Helen Humes – “I Ain’t In the Mood” (Modern, 1951)
A mid-paced guitar/piano blues female response to John Lee Hooker’s “I’m In the Mood,” a sizeable hit for the label that same year. This particular mix has every instrument fighting to be heard, but her vocals, which themselves gets lost for a few seconds in the bluesy swamp, shoots over the top in what could be an early feminist anthem. (“You come by and see me / Come by some other time / But don’t come back ‘til Tuesday / Maybe I’ll change my mind…”) Humes was a strong one and suffered no fools when it came to managing her career, she even turned down Count Basie’s first offer to have her replace Billie Holiday in his orchestra (she would reconsider a year later). A master of jazz swing vocals, Humes could just as easily shift gears into blues, as exemplified here. Versatility at its best.
Jimmy McCracklin – “Railroad Blues” (Aladdin, 1951)
The Arkansas-born vocalist/singer was mainly known for jump blues but, like Humes, could reroute his style at the drop of a hat. This here is gut-bucket blues with only piano, electrified guitar, and recorded with maybe two microphones. (“Since I’ve been a railroad porter / Things don’t seem right no ‘mo / So I’m gonna leave you / Don’t cry when I go…”) More relationship troubles! McCracklin’s slow, woozy vocals sounds like a lot of whiskey, and my copy is so scratched the music sounds as though it’s coming from another room. There are cleaner versions available, of course, but the washing sound of my 78 puts this record into an irreversible, delicious time warp.

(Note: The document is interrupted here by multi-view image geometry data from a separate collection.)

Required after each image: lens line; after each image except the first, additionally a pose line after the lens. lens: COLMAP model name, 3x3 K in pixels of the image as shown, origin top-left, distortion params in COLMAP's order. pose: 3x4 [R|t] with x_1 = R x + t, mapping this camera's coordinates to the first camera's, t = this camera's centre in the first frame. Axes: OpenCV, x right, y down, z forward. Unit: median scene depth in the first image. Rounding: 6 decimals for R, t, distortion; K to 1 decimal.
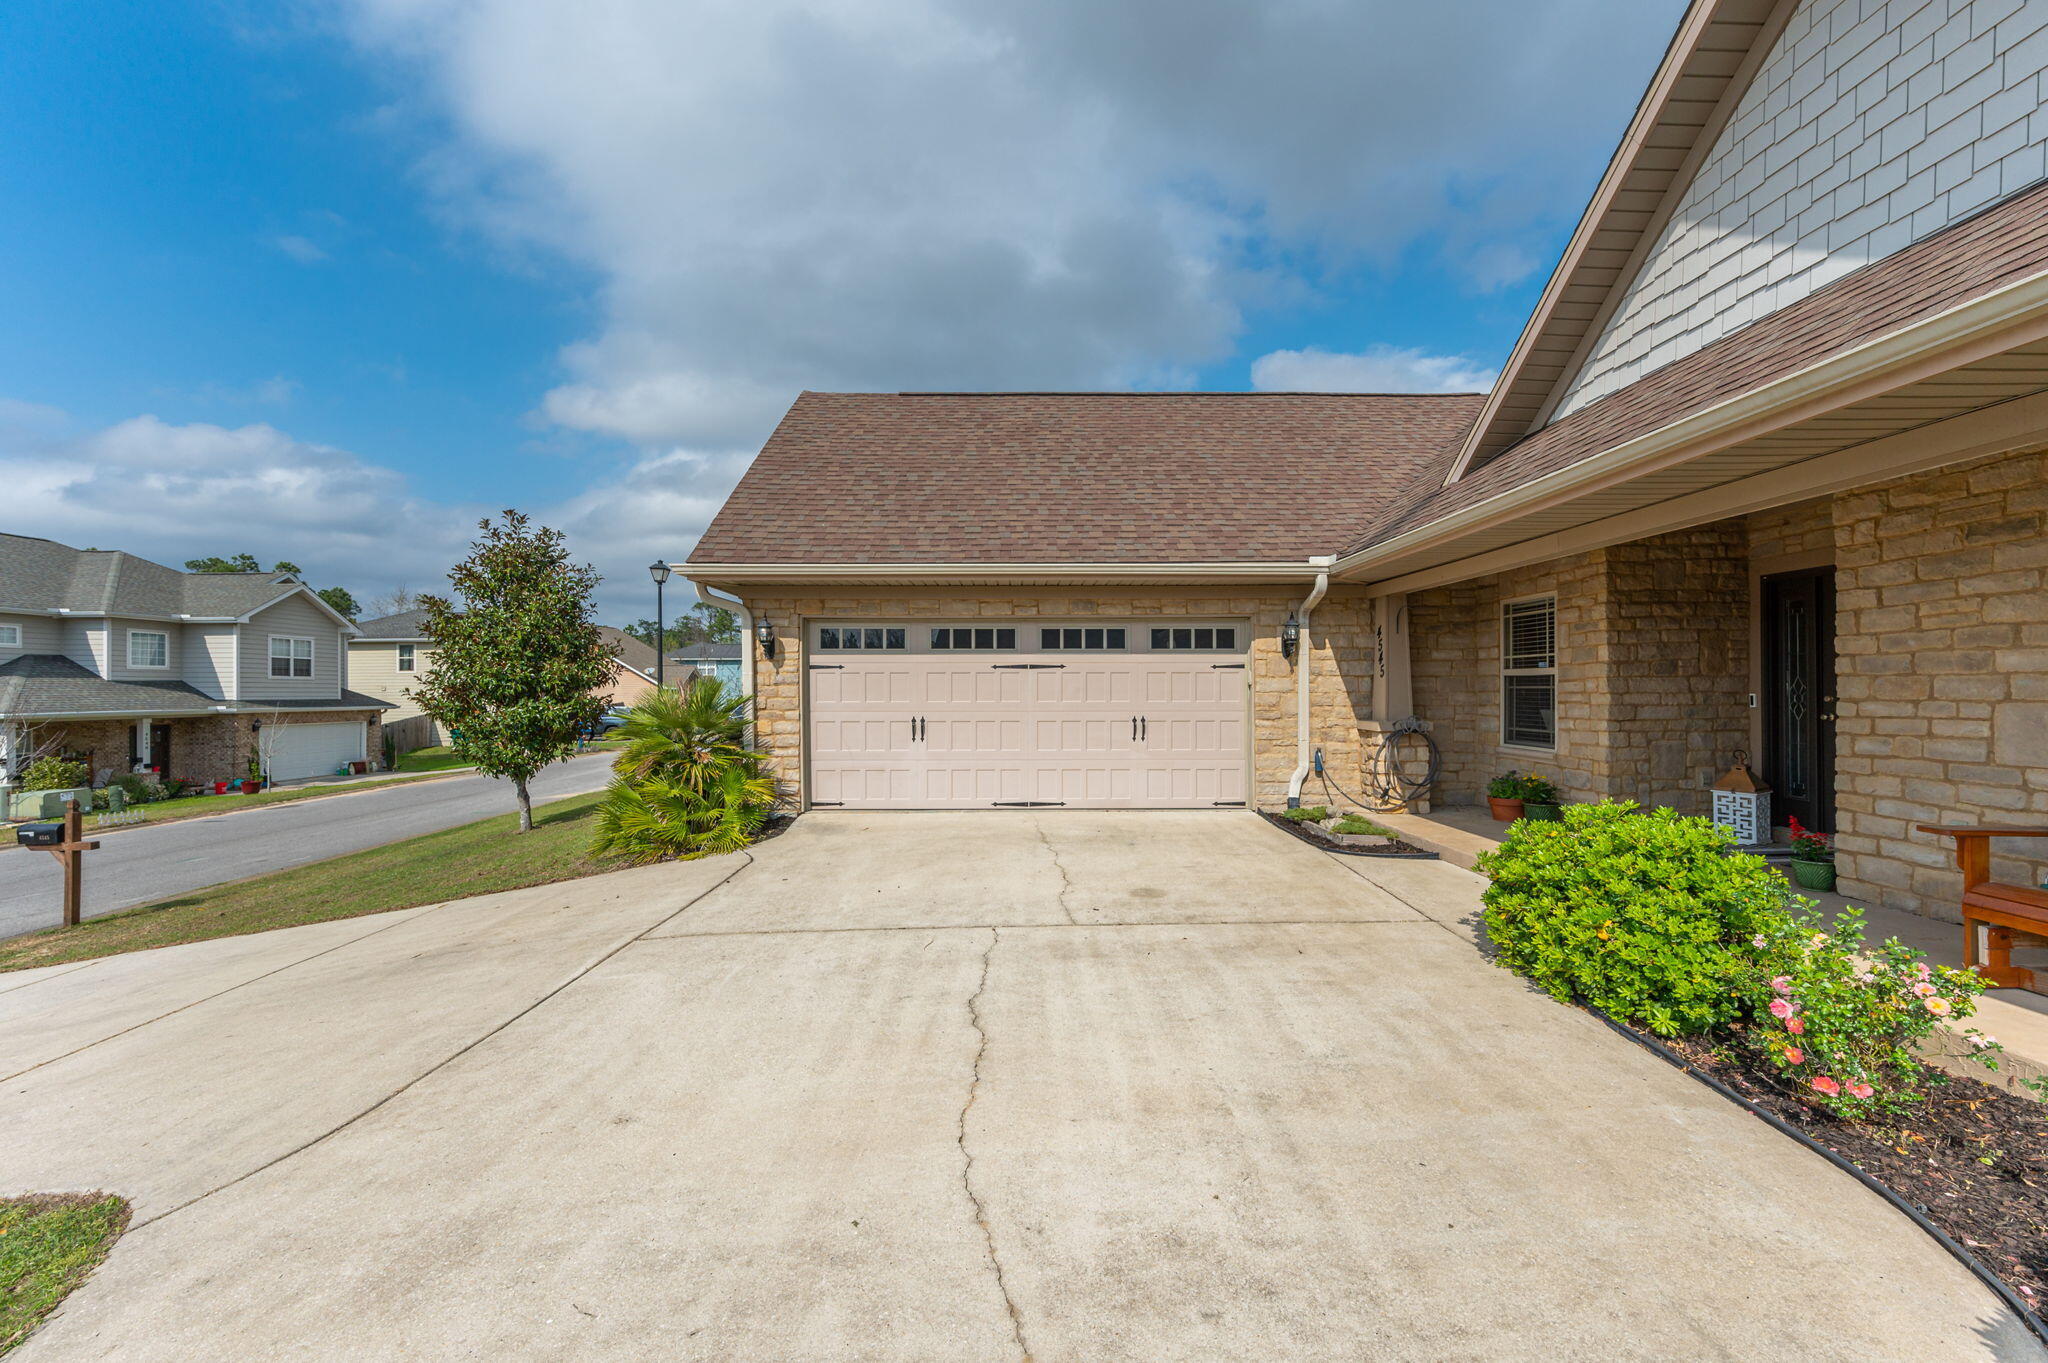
lens RADIAL K [[807.4, 0, 1029.4], [0, 807.4, 683.7], [0, 0, 1]] dist [0.001779, -0.000009]
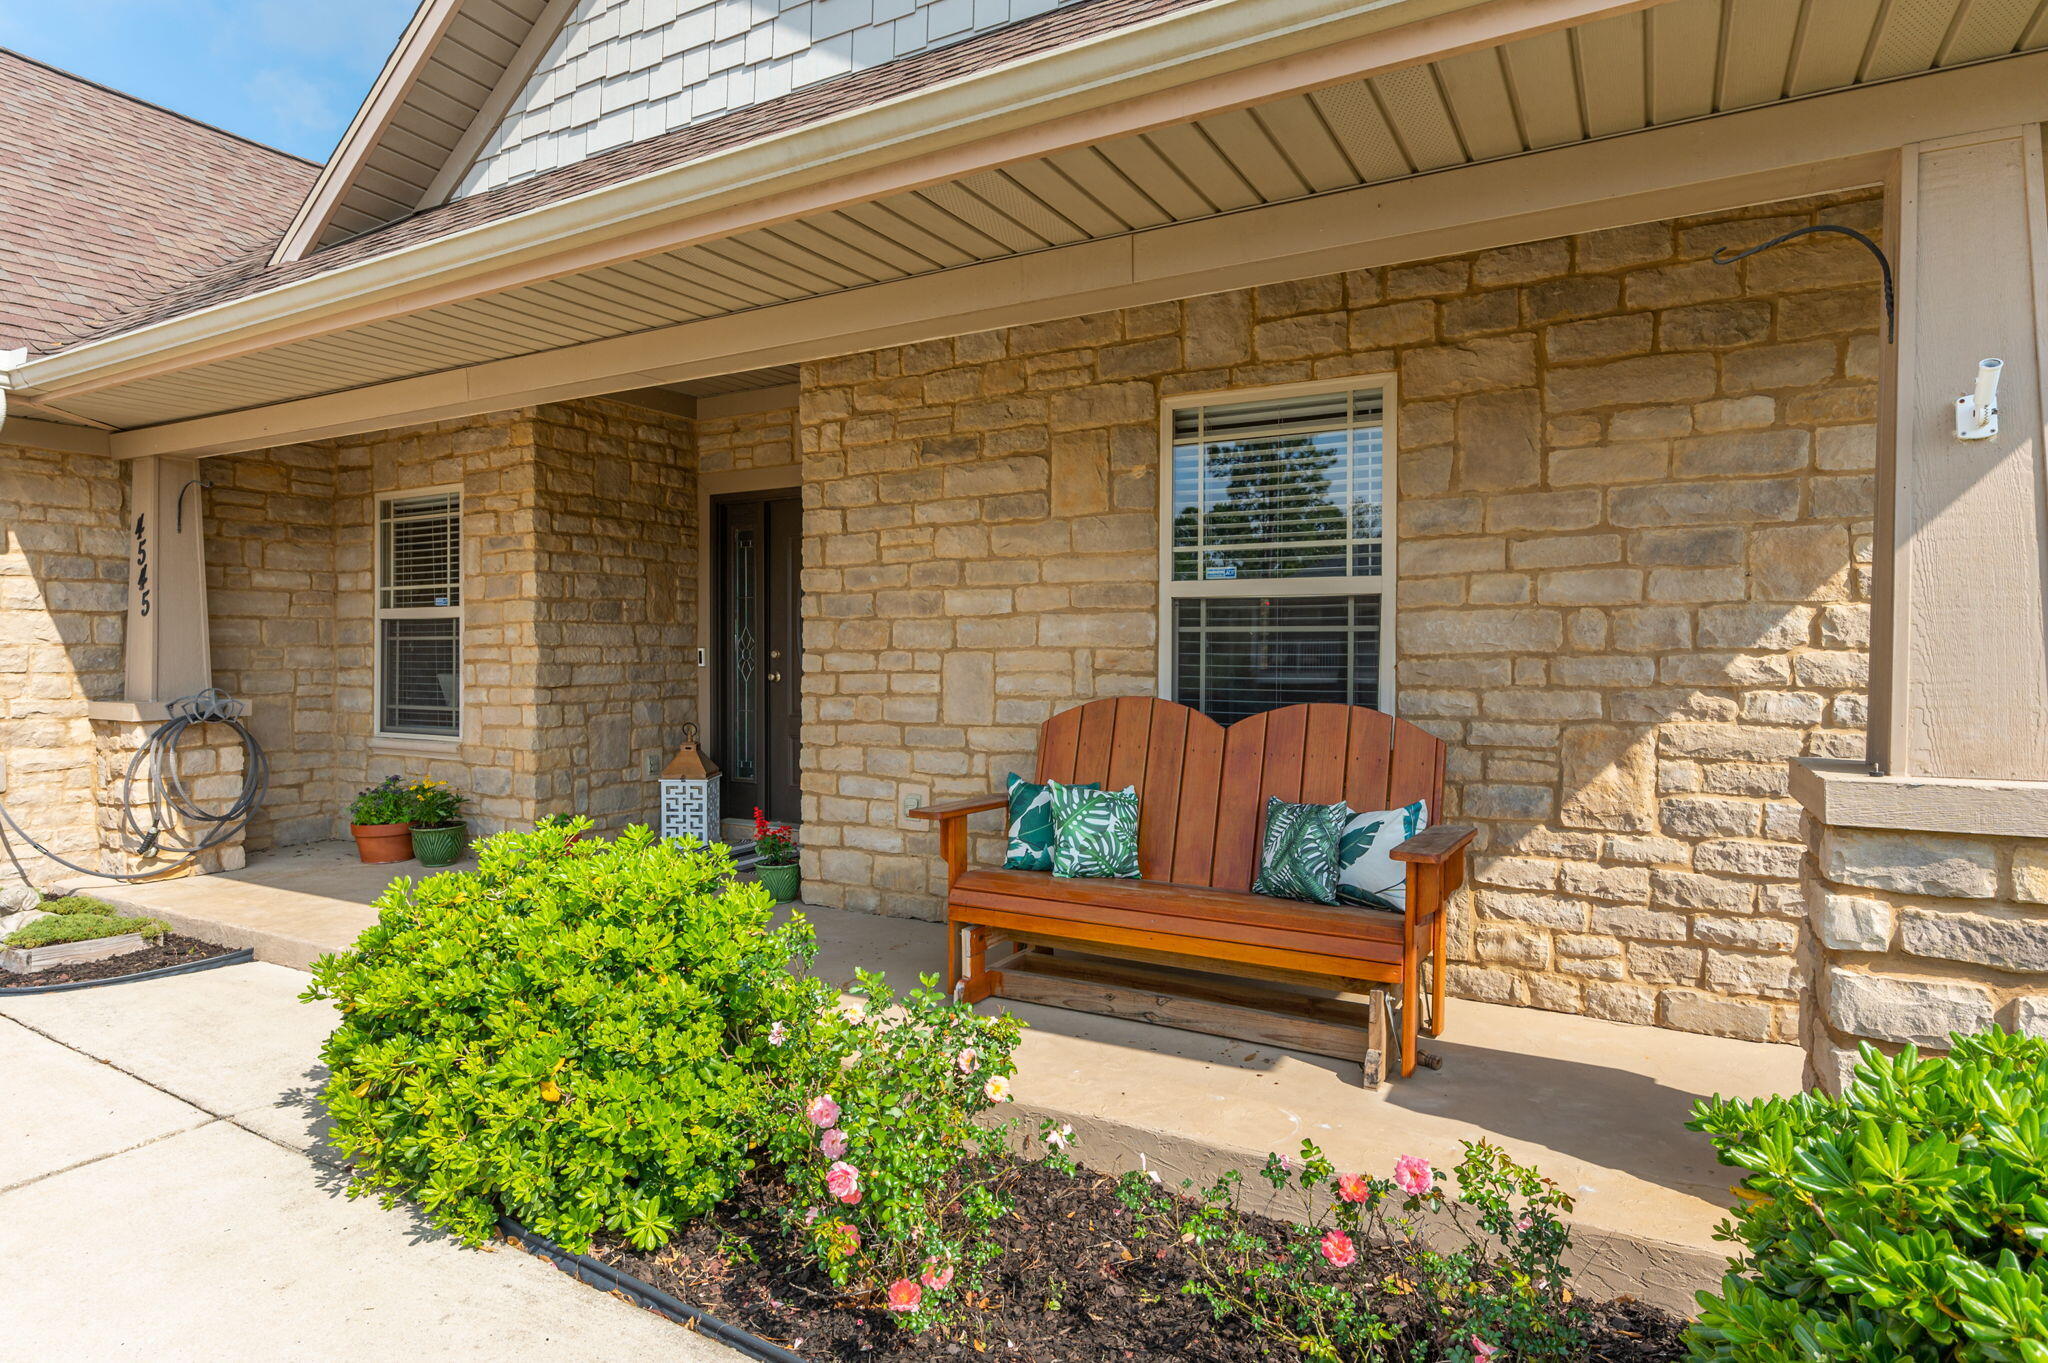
lens RADIAL K [[1128.9, 0, 1020.0], [0, 1128.9, 659.5], [0, 0, 1]] dist [-0.005579, -0.001191]
pose [[0.505563, -0.001664, 0.862788, 0.126077], [-0.006964, 0.999958, 0.006010, 0.014218], [-0.862762, -0.009047, 0.505530, 0.199376]]
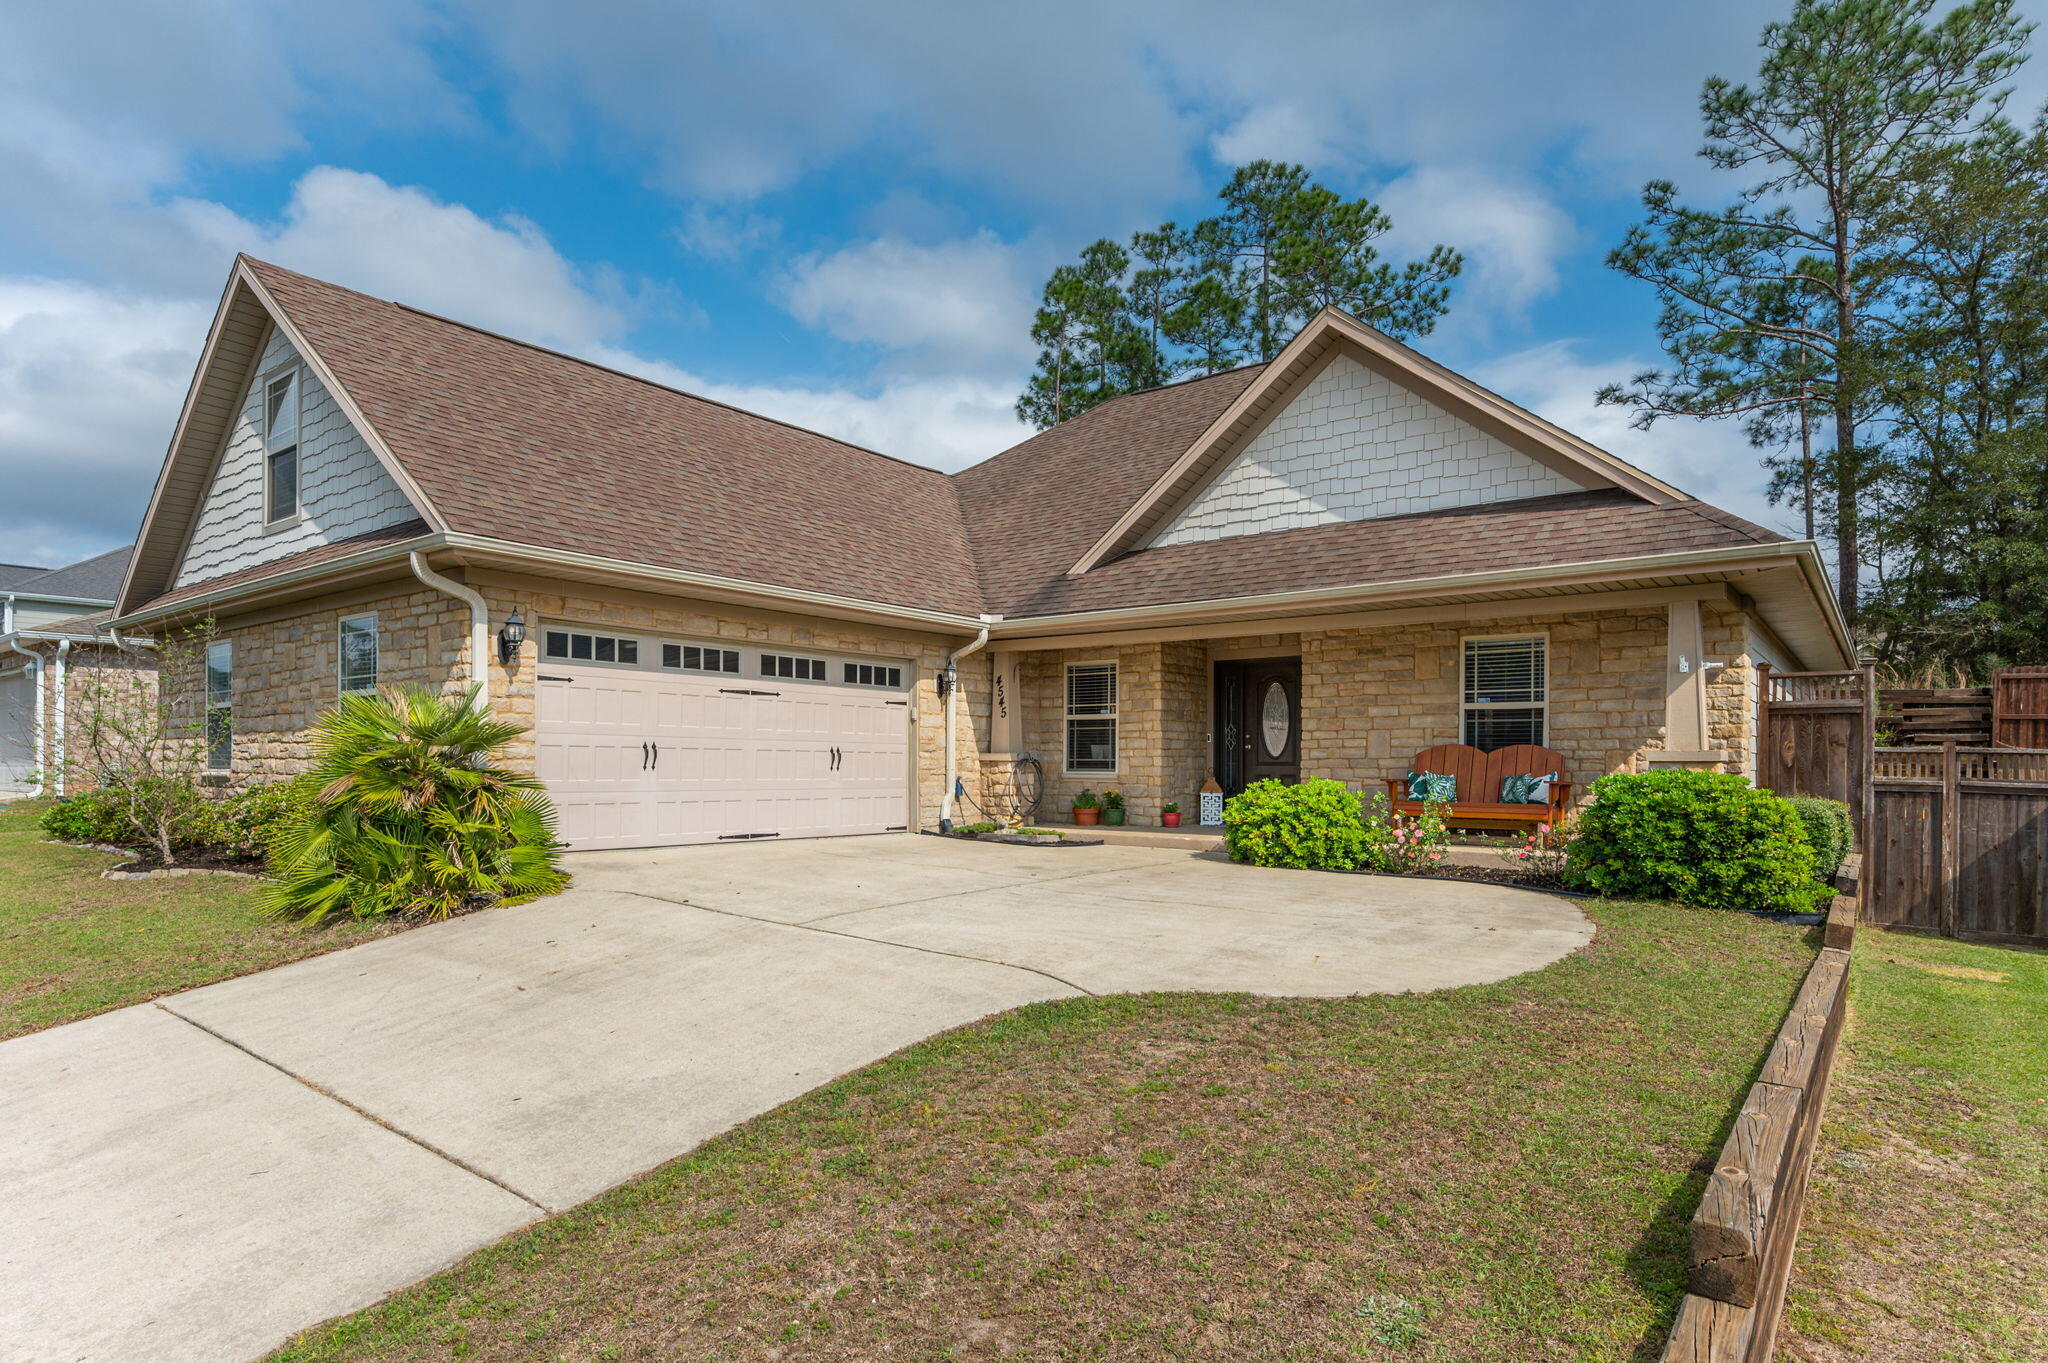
lens RADIAL K [[1128.9, 0, 1017.9], [0, 1128.9, 756.4], [0, 0, 1]] dist [-0.005579, -0.001191]
pose [[0.627132, 0.013206, 0.778801, -1.087343], [-0.012525, 0.999898, -0.006869, 0.076884], [-0.778812, -0.005447, 0.627234, -0.113574]]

Hoagy Carmichael – “Hong Kong Blues” (ARA, 1947)
Written with Stanley Adams for the film To Have and Have Not, in which Carmichael plays a small roll, this piano-driven song takes a buoyant melody and wraps it with a story involving racism, heroin, homelessness, and the plea for death all sung in Carmichael’s amiable tenor. This is different from the film’s version as it contains a fantastically dissonant Shamisen solo, furthering “Hong Kong Blues” irresistibility. This guy couldn’t write a bad song if he tried, which I’m sure angered friends and foes alike. Not too many people can walk the thin line separating tragedy and whimsy.
Peetie Wheatstraw – “Sick Bed Blues” (Decca, 1937)
Given the year in which this was released, “Sick Bed Blues” is technically the only one on this list that can be called “a race record.” The music industry segregated African American artists and marketed them solely to their own, but The Great Depression killed off that idea as fewer people could afford the luxury of buying records and scores of musicians lost their jobs. A few major labels continued to push the term in their advertisements, but it didn’t last long. From then on, it was easier to market them by their genres: Rhythm & Blues, Jazz, Gospel, Vocals, etc.
Wheatstraw, as the label points out, is also known as “The Devil’s Son-In-Law” (or “The High Sheriff From Hell,” which doesn’t rhyme as well with Wheatstraw) casts a long, important shadow over the pre-WWII blues landscape. A pianist more than a guitarist, his lyrical delivery and macho confidence was adapted by many peers, including a young Robert Johnson. Not as spooky as, say, Blind Willie Johnson or as subtle as Mississippi John Hurt, Weatstraw’s bright, juke joint piano style betrays the hard life words. His cadence here is defiant and slurred, almost violent sounding; he rounds off words enunciating emotion instead of syllables:
When I left my ‘lil girl, she was sick an in ‘th bed
I said when I left home, my ‘lil girl was sick and in ‘th bed
Now I know she wish ‘tha I was there
Whoooo to hold her achin’ head
This might not be the oldest record I gleaned from the trash, but it probably holds the most significance and — judging by the way the center hole has been worn away — this copy looks as though it was someone else’s favorite as well. At least for a time. Who knows where this thing has been and how many people had it? Eventually, it was given away and somehow wound up on the floor of my workplace where I came upon it along with all the others. Old electric signals of distance voices, some bold and clear, other fading into an oblivion of white noise.
Of course, there’s so much music from this era to discover and a good chunk of it If available to you in a variety of formats (CD, streaming, LP, cassette), thanks largely in part to re-issue labels. But hearing these songs come off a beat-up 78? That’s an unparalleled sound.